31. Therefore, where a court has been made aware that its decision was made without availing opportunity to one of the parties to be heard, it has an inherent power to correct such violation of a right by granting that opportunity to the party whose right has been violated. I do not think that provisions of Order 45 Rule 6 would be the basis of denying a party the opportunity to be heard. Under Order 51 Rule 15 of the Civil Procedure Rules, the court has jurisdiction to set aside an order made ex parte.
32. As the order of 14th November 2023 was made ex parte and thereby denied the respondent an opportunity to be heard, I find and hold that the trial court had jurisdiction to determine the application dated 27th September 2023 on the basis of its inherent power to make orders as may be necessary for the ends of justice or to prevent abuse of the process of the court. The court had jurisdiction to set aside orders of 23rd May 2023
33. I now turn to the second issue, which is whether the application dated 27th September 2023 was merited, in other words whether it was sight for the trial court to set aside the decision of 23rd May 2023, and upon hearing the application dated 20th April 2024, the trial court was right to find that that application was not merited. Having found that the decision of 23rd May 2023 was made ex parte without giving the respondent an opportunity to be heard, I find and hold that the respondent was not accorded a fair hearing and that was a good reason to set aside those orders as that was in violation of the respondent’s right.
34. On whether the application dated 20th April 2023 met the threshold for review, in that application the appellant sought an order to set aside orders of 13th October 2022, which orders allowed the plaintiff to produce title deed and greencard in regard to the suit property as exhibits. They further sought that the said documents be marked for production so as to be produced by the District Land Registrar.

● **Given request**
Can you update the ruling, starting at "31. Therefore, where" and ending at "made ex parte.", so that "inherent power" is replaced with "inherent jurisdiction"?

● **Material supplied**
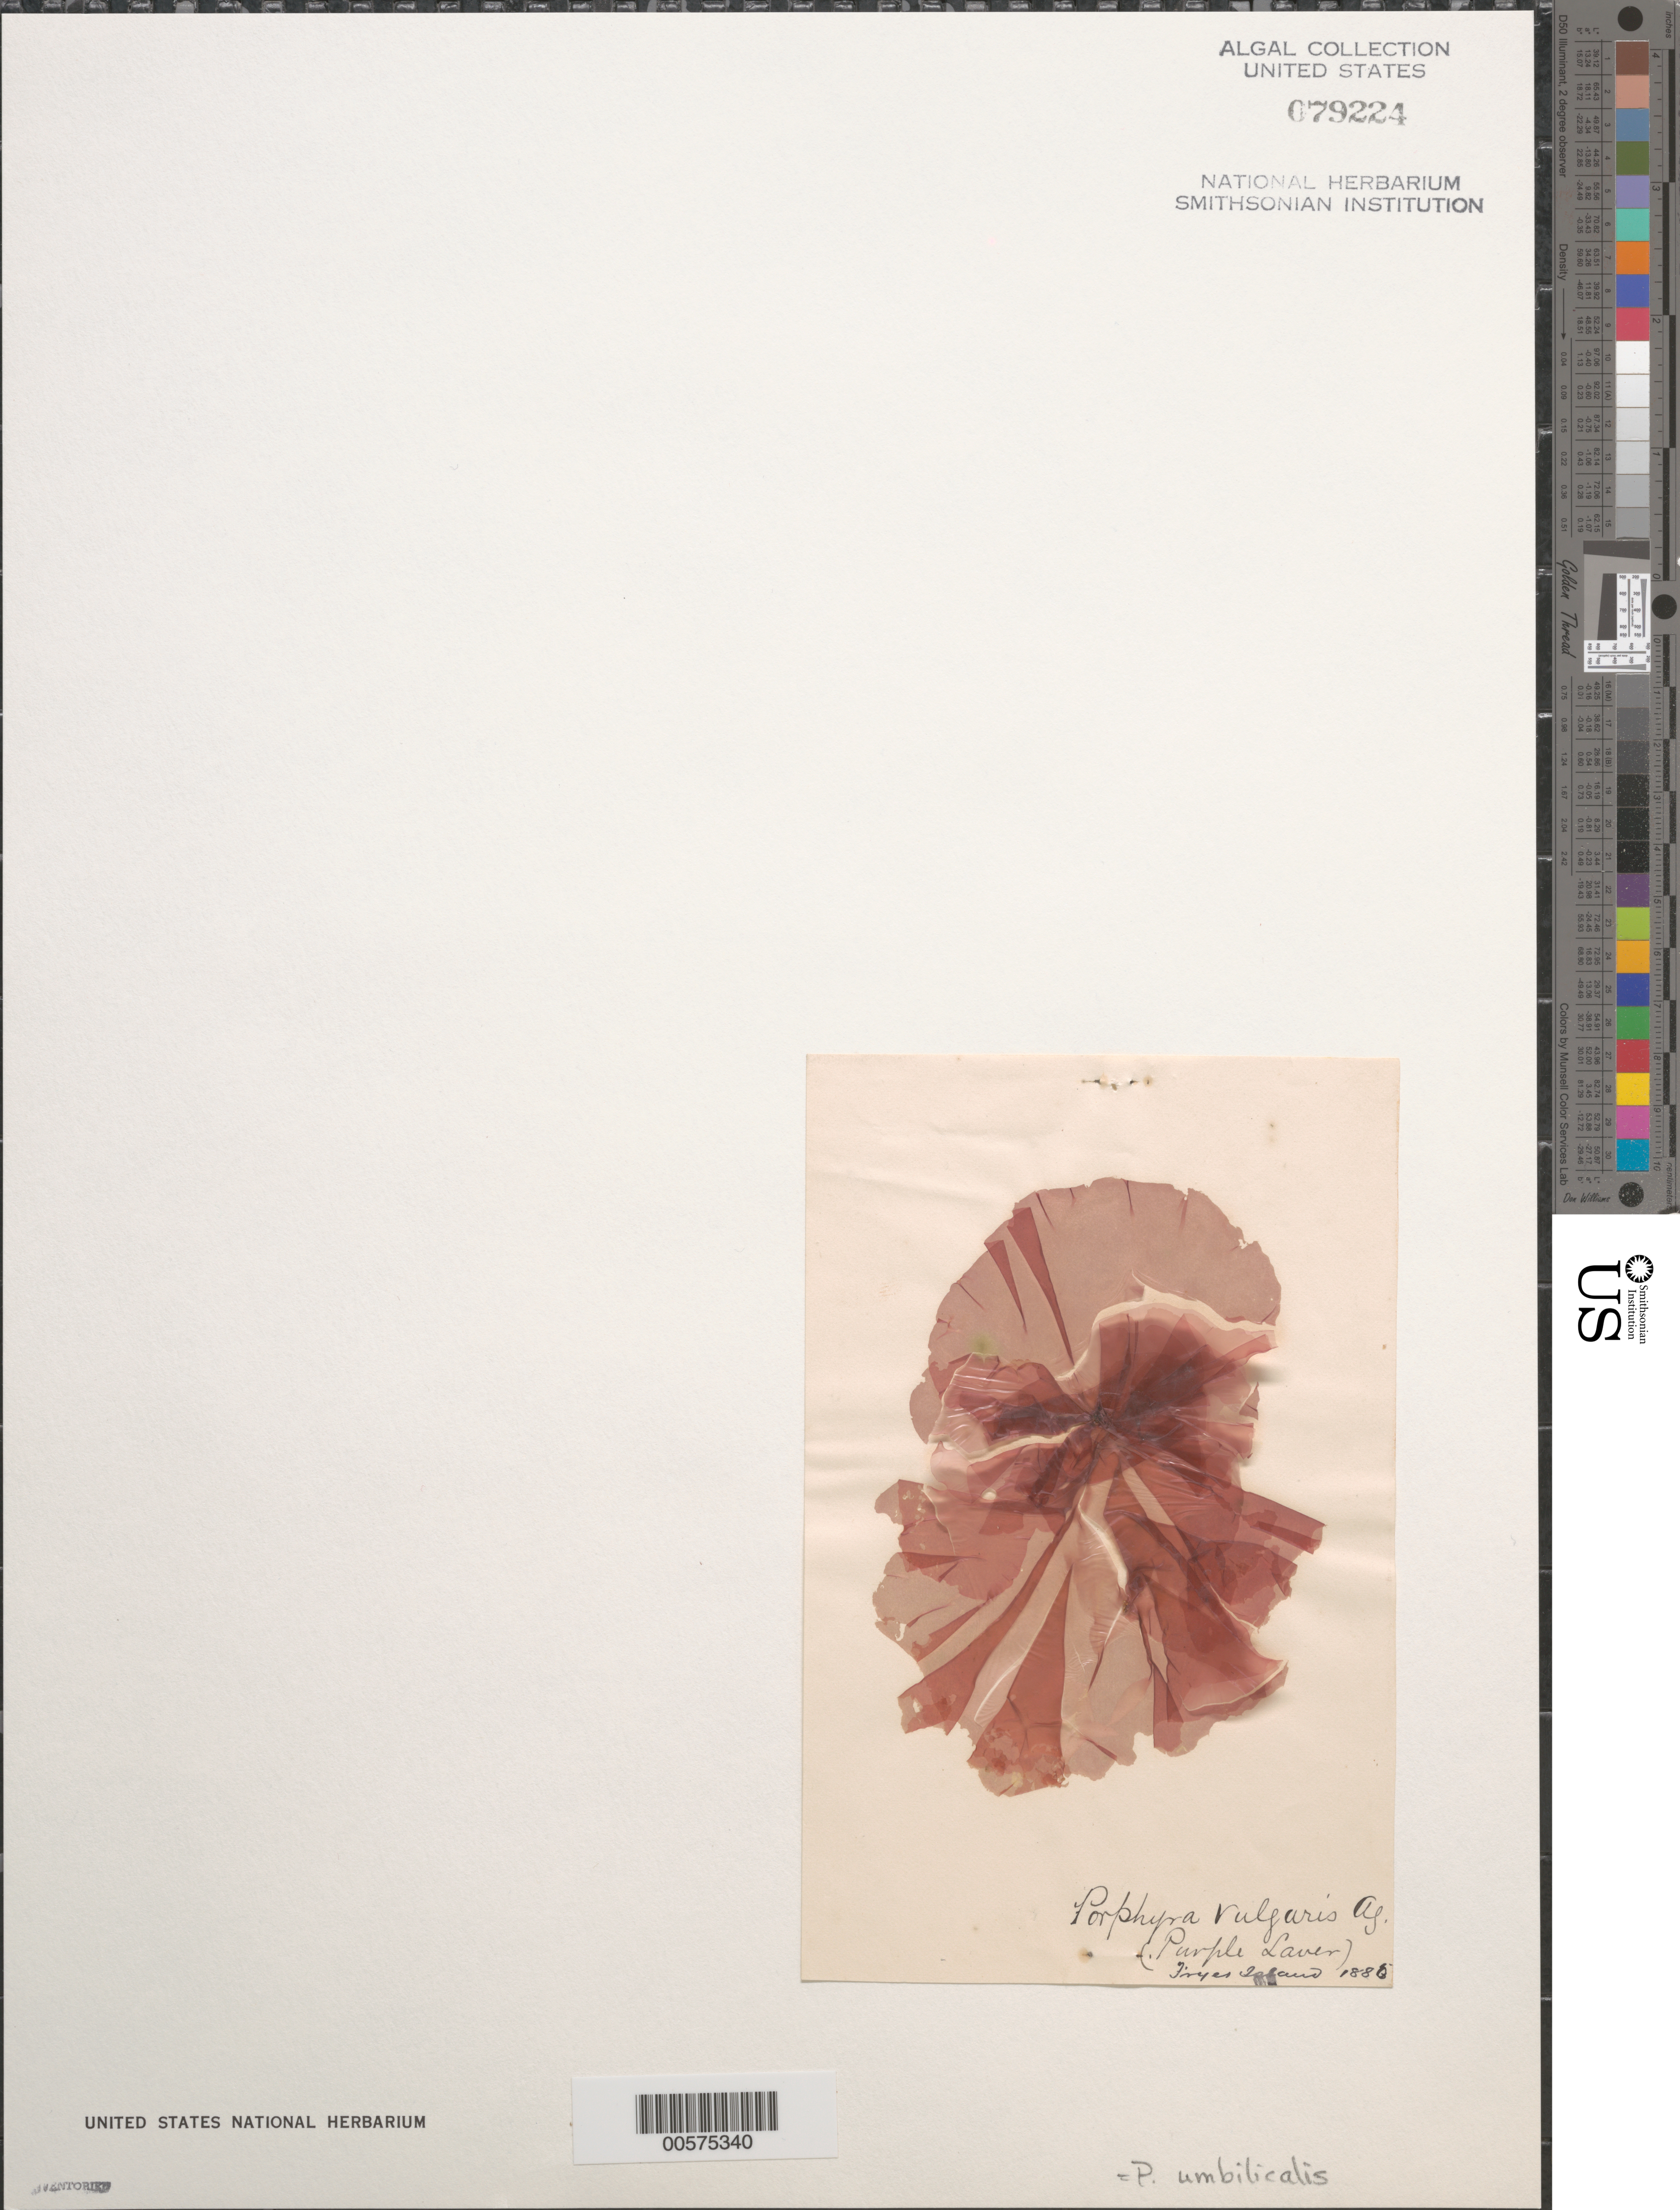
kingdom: Plantae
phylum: Rhodophyta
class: Bangiophyceae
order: Bangiales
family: Bangiaceae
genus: Porphyra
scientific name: Porphyra umbilicalis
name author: Kütz.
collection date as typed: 1886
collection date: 1886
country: Canada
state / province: New Brunswick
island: Fryes Island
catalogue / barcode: US 79224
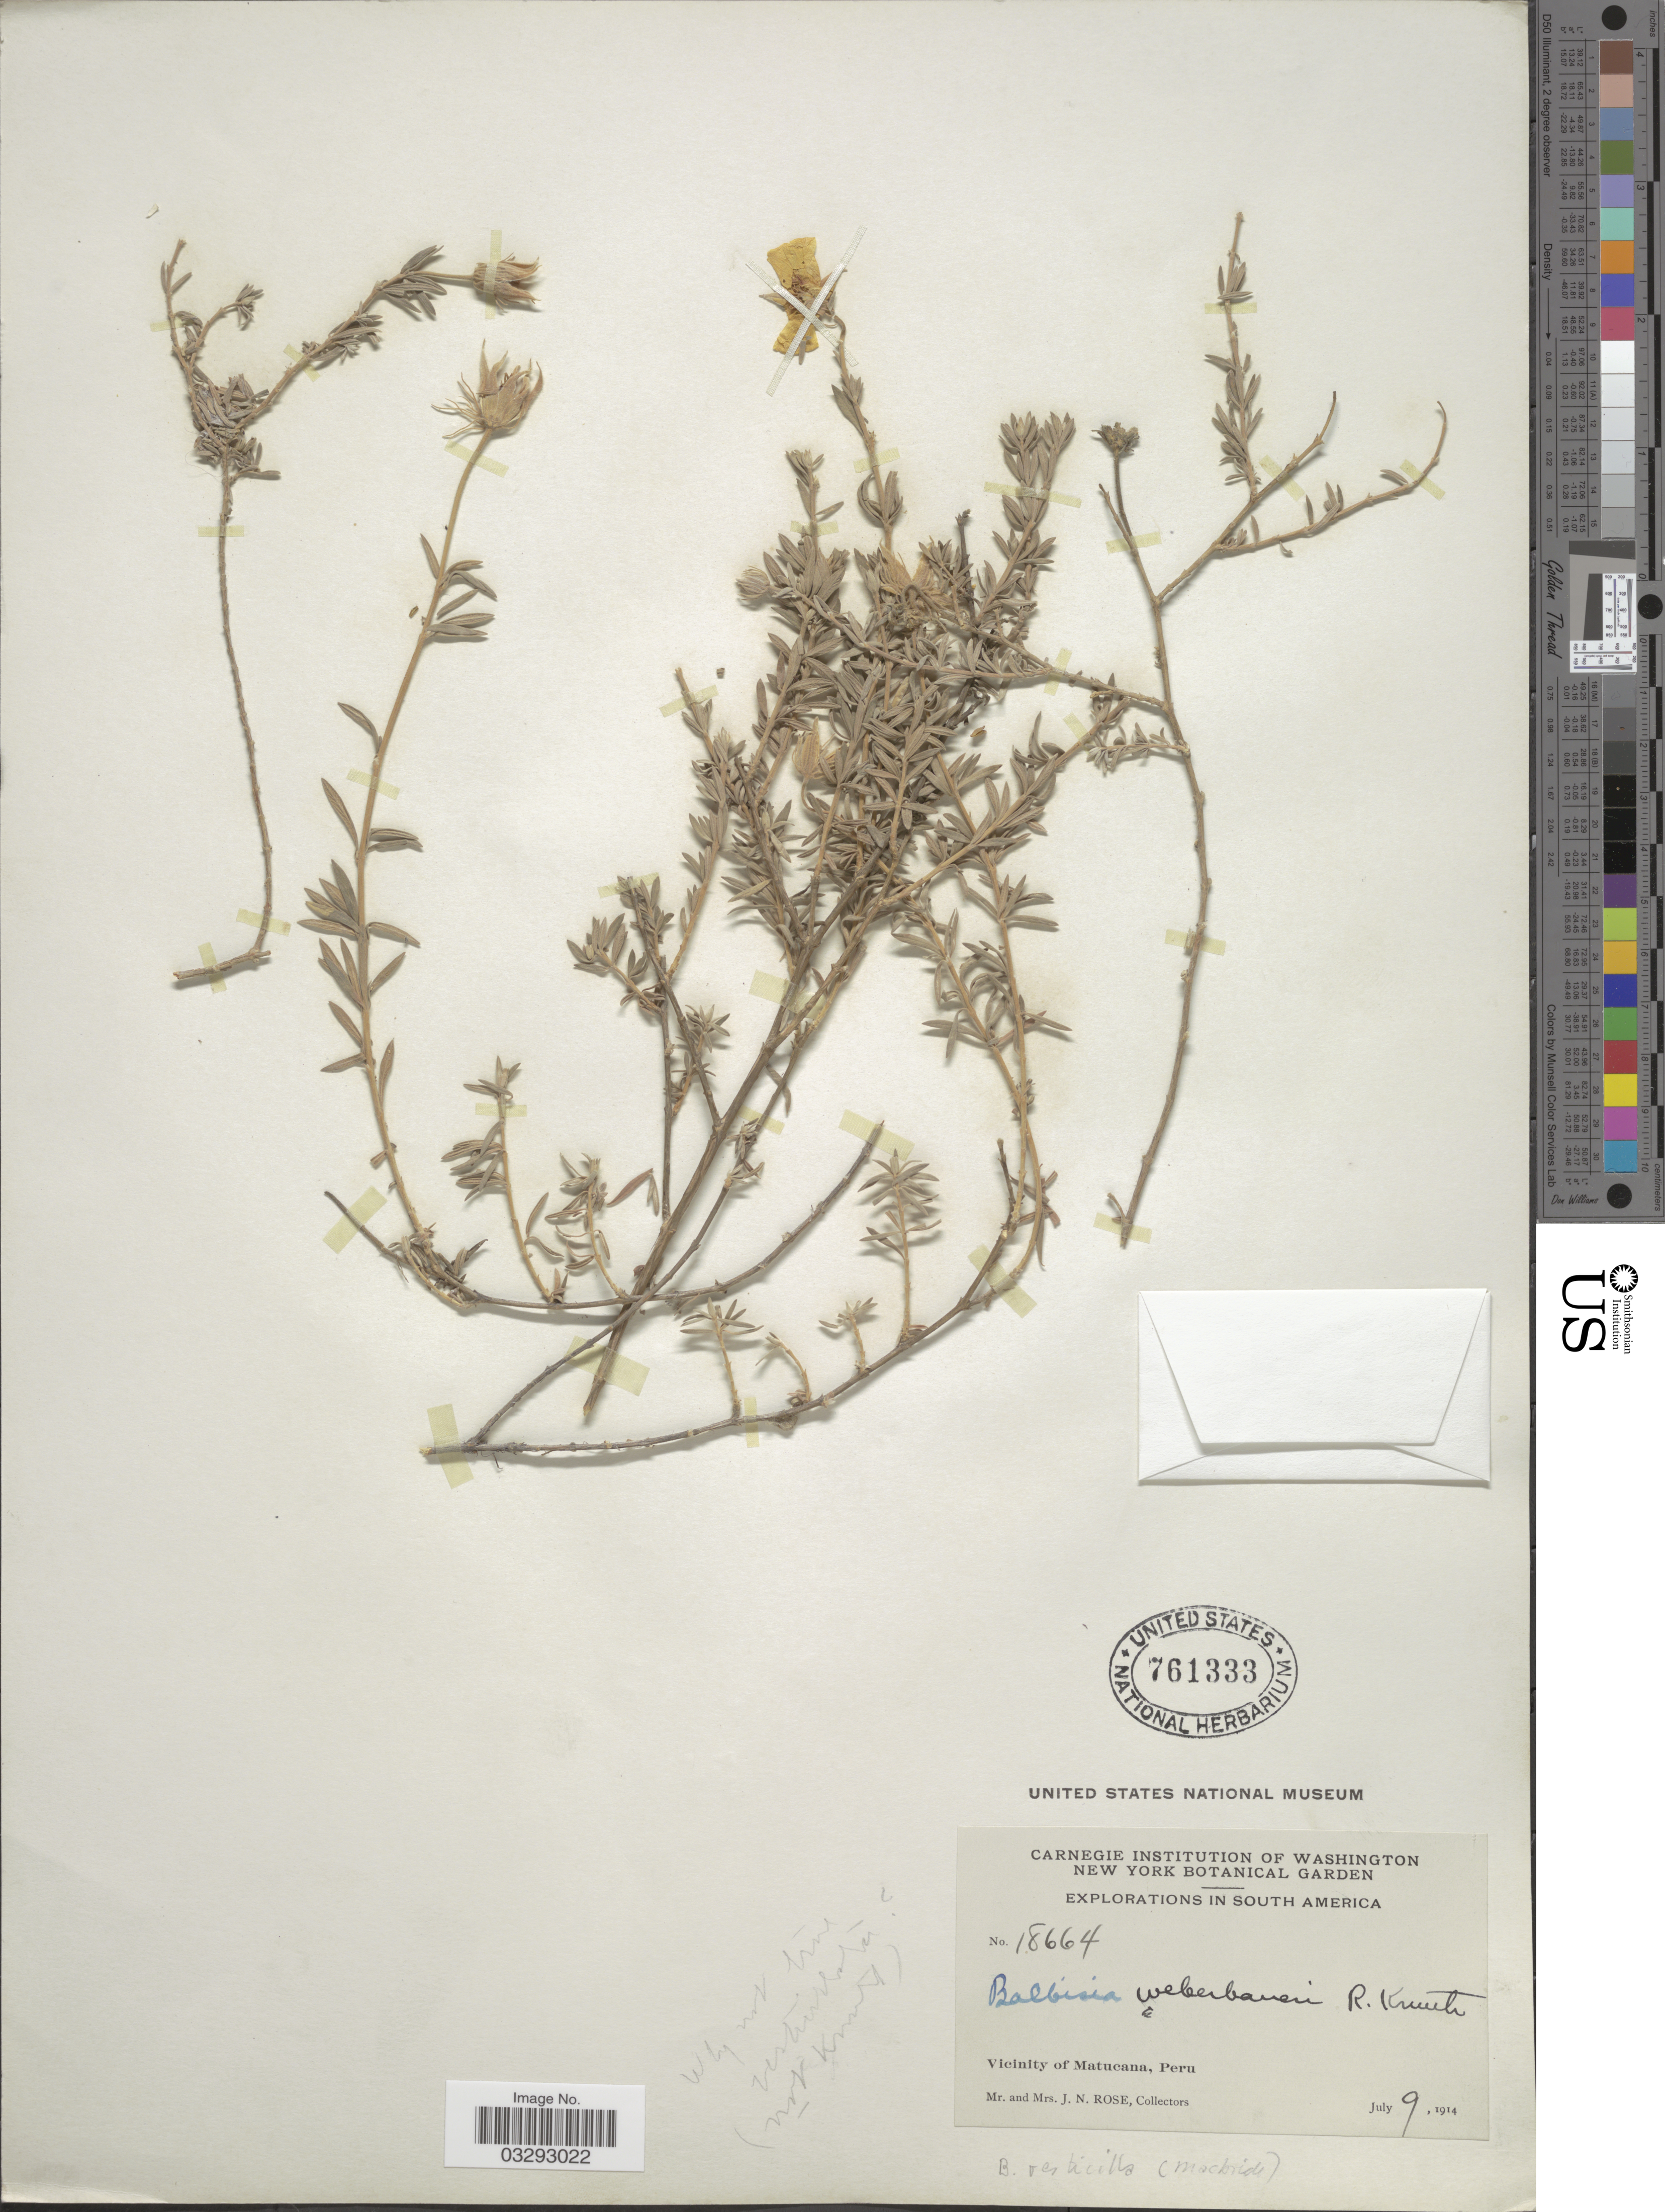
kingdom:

● **Full response**
31. Therefore, where a court has been made aware that its decision was made without availing opportunity to one of the parties to be heard, it has an inherent jurisdiction to correct such violation of a right by granting that opportunity to the party whose right has been violated. I do not think that provisions of Order 45 Rule 6 would be the basis of denying a party the opportunity to be heard. Under Order 51 Rule 15 of the Civil Procedure Rules, the court has jurisdiction to set aside an order made ex parte.